Russian resources are still a very powerful weapon. Russia's sales of oil, gas and other commodities not only cement its ties with allies in the Global South but also establish channels of dialogue with adversaries. A case in point is the ongoing gas shipments through Ukraine to Europe, for which, despite the ongoing war and sanctions on its institutions, Russia is negotiating transit terms and compensates Ukraine approximately $1.0-1.5 billion per year. Such situations underscore the depth and complexity of Russia’s commodity-driven international relationships, especially when it comes to states of the Global South that are more amicably disposed to Moscow.

The Global South's engagement with Russia is a microcosm of a broader, more nuanced reality. It is not a simplistic division between allies and adversaries of the West. There is a spectrum of stances within the non-Western bloc itself, with countries charting their distinct courses, sometimes aligning with the West, sometimes promoting more autonomous paths, but oftentimes blending both.

Saudi Arabia’s ambitious Vision 2030, championed by King Mohammed bin Salman, aspires for instance to transform the Middle East into a new hub of civilization, echoing Europe’s historical centrality. “I believe the Middle East can be a new Europe,” declared bin Salman. And he is gradually fulfilling that vision: the Saudis are not only investing in infrastructure and the economy but are also striving to import the best of European culture to their kingdom – though not to replicate it, but to embrace it. Institutions like the Louvre, Centre Pompidou and Pergamonmuseum are opening branches or contributing exhibitions in Saudi Arabia. In another sphere of culture, Cristiano Ronaldo, Neymar and Karim Benzema – all stars of European football – now represent Saudi clubs.

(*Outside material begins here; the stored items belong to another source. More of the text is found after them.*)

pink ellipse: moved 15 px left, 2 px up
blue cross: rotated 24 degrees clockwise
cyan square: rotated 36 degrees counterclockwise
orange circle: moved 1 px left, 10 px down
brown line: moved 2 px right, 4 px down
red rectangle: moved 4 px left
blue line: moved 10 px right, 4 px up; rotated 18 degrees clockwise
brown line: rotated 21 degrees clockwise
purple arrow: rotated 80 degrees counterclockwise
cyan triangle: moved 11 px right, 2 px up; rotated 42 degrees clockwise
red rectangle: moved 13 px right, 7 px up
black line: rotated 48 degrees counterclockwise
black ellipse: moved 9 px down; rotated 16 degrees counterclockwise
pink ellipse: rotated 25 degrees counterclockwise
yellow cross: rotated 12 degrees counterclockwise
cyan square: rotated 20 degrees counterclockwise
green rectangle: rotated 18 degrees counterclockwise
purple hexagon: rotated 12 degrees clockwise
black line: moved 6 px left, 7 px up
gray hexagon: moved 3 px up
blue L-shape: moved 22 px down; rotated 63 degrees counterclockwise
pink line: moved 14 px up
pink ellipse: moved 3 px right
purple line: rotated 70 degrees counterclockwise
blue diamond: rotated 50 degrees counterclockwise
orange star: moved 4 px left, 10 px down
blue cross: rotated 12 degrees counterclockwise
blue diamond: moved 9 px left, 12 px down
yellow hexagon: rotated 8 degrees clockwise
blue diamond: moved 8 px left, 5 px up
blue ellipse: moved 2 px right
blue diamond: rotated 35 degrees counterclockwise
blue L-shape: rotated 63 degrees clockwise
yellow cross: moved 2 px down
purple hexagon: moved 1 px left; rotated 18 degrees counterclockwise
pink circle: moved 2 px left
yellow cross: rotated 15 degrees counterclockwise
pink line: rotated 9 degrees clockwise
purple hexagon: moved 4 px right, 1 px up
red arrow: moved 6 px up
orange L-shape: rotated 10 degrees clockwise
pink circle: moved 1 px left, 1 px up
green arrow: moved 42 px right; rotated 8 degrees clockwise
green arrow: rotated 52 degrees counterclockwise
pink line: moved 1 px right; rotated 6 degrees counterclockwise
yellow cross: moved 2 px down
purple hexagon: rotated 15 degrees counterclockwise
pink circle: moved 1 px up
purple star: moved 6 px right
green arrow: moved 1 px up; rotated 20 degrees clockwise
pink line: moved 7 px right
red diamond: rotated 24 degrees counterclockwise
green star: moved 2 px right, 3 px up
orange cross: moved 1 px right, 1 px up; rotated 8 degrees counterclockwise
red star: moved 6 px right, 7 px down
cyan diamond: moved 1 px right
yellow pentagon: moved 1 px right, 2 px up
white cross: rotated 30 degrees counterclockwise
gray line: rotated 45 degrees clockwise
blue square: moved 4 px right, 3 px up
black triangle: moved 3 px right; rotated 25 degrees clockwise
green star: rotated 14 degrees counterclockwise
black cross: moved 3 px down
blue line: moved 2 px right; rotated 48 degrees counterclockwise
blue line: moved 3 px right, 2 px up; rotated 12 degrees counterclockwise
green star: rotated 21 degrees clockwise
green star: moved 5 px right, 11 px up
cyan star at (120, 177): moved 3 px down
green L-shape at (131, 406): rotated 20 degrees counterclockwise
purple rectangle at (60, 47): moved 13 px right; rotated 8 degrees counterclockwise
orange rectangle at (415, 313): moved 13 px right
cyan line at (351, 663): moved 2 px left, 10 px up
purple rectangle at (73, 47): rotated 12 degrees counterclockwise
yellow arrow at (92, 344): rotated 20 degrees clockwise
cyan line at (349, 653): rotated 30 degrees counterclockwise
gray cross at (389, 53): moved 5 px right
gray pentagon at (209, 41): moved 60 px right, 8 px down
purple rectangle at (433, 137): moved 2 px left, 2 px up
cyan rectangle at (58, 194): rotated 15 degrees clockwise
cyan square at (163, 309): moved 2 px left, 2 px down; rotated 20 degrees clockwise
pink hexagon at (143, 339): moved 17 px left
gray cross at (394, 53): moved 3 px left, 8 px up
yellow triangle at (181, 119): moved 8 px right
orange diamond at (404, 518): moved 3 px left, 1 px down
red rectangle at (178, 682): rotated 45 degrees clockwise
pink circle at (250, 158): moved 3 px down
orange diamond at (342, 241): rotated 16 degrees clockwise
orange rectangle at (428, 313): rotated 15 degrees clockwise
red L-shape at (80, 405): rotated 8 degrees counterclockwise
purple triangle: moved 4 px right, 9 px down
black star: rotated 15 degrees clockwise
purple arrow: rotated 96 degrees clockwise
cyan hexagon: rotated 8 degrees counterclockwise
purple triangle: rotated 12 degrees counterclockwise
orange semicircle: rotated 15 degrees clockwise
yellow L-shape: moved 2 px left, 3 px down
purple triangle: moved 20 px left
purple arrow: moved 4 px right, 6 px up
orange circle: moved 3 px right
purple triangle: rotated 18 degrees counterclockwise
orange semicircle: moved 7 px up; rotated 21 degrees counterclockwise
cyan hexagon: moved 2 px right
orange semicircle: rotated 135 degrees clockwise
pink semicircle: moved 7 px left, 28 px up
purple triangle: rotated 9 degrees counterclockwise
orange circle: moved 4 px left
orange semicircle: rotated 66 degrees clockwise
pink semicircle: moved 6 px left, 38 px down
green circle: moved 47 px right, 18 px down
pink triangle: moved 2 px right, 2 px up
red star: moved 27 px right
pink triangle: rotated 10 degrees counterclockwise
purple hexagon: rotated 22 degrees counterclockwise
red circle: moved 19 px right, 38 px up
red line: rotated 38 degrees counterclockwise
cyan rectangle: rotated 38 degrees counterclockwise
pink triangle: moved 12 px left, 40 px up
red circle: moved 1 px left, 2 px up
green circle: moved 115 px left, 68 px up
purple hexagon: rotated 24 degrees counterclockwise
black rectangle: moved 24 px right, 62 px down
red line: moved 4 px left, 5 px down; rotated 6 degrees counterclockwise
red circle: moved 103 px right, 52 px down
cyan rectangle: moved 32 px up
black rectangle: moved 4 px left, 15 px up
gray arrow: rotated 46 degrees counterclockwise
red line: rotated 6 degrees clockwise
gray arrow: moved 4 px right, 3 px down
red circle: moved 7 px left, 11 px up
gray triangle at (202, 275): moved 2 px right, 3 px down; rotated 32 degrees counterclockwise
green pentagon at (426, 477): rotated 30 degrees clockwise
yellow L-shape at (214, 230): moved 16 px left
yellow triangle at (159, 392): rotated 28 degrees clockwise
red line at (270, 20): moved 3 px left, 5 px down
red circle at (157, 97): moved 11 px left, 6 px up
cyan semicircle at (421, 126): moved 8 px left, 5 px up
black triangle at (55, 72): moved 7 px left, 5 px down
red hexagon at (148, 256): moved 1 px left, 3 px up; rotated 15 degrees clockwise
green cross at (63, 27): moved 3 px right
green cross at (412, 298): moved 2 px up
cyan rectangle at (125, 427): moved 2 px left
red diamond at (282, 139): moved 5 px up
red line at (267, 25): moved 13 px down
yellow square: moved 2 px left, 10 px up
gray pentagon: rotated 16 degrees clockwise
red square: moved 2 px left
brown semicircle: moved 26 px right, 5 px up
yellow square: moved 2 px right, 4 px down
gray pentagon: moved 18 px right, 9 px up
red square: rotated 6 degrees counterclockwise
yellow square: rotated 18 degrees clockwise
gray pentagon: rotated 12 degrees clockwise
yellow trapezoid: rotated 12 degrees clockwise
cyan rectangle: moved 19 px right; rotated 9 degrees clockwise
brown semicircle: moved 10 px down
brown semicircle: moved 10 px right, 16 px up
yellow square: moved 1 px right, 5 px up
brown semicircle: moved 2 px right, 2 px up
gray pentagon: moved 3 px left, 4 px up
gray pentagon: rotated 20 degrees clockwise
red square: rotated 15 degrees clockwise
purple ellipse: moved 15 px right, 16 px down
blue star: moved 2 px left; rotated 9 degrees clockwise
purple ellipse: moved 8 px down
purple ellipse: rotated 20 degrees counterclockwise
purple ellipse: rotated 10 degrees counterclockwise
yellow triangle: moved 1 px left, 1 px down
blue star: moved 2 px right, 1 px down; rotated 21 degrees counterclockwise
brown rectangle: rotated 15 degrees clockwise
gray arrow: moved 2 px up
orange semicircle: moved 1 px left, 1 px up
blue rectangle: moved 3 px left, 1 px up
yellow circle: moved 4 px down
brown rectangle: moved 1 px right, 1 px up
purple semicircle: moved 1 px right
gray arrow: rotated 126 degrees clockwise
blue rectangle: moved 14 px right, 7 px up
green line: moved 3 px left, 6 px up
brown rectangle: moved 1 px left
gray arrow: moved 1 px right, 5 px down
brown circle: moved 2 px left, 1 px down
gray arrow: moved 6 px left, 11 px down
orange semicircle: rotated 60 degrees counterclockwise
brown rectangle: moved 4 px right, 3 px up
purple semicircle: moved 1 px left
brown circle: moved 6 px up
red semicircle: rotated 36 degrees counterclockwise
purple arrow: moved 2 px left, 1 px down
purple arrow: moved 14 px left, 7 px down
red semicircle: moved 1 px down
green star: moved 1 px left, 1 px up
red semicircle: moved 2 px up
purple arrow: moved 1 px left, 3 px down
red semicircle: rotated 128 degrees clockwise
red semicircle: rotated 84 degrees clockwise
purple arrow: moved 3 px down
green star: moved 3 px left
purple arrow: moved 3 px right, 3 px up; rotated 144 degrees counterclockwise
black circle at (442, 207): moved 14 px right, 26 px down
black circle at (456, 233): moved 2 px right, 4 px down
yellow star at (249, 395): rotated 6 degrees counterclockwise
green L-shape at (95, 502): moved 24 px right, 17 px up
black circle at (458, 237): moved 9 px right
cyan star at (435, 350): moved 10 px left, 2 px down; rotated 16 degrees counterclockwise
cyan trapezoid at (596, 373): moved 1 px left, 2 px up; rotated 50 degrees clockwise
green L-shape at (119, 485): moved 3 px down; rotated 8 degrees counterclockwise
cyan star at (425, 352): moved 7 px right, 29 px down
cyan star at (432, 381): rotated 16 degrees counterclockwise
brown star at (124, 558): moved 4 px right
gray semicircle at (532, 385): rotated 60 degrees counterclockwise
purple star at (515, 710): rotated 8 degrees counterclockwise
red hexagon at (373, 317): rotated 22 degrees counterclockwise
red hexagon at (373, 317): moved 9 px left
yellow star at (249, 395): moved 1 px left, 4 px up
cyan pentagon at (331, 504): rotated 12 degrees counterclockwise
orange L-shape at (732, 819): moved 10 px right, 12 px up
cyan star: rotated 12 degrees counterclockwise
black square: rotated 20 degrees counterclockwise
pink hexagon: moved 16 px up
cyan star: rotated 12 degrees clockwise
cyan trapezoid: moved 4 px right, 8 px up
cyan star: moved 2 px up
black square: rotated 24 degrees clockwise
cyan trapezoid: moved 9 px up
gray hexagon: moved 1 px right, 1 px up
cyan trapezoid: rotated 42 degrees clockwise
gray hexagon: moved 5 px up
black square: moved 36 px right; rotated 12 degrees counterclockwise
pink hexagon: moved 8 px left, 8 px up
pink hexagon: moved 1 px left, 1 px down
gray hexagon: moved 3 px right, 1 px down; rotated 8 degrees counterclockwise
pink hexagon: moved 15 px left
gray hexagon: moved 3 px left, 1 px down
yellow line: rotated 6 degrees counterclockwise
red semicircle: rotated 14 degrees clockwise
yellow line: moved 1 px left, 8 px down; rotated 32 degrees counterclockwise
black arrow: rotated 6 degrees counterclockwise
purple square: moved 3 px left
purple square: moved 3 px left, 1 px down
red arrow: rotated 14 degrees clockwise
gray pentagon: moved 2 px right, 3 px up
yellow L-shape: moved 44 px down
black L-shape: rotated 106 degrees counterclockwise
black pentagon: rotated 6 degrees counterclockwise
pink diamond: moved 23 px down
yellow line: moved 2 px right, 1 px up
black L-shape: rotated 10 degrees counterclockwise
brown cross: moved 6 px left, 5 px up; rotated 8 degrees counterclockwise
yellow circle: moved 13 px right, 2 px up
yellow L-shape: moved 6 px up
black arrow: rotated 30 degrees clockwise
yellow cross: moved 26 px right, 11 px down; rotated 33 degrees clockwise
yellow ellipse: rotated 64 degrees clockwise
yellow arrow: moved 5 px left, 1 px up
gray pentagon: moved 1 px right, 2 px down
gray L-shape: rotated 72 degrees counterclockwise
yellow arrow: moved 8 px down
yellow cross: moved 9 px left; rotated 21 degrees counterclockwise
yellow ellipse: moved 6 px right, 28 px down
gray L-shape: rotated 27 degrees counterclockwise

This embrace of European culture on the Arabian Peninsula is part of a strategy that empowers countries of the region to be involved in European politics. A pioneer of westernization in the region, the United Arab Emirates has already demonstrated its diplomatic finesse. This is seen in the UAE’s mediation of prisoner exchanges between Russia and Ukraine, illustrating how soft power and economic investment can translate into substantial geopolitical influence.

In this complex web, Russia's redefined relations with the Global South are not just about bilateral gains but also the very fabric of the post-Cold War consensus. Understanding these dynamics is crucial, as each regional interaction holds the potential to recalibrate the global order, especially in a world teetering on the brink of polycrisis.

In response to this shifting landscape, The Russia Program is initiating a dedicated project to explore Russia's interactions with the Global South. We are bringing together scholars from these emerging powerhouses to offer their insights and challenge prevailing, Western-centric narratives. Their research and analysis will be made accessible through our platform, which seeks a “de-Westernization” of perspectives on Russia.

As the global order creaks under the weight of new challenges, it's time to listen to the voices from regions that have long been mere footnotes in our textbooks. They are not just part of the conversation – they are driving it.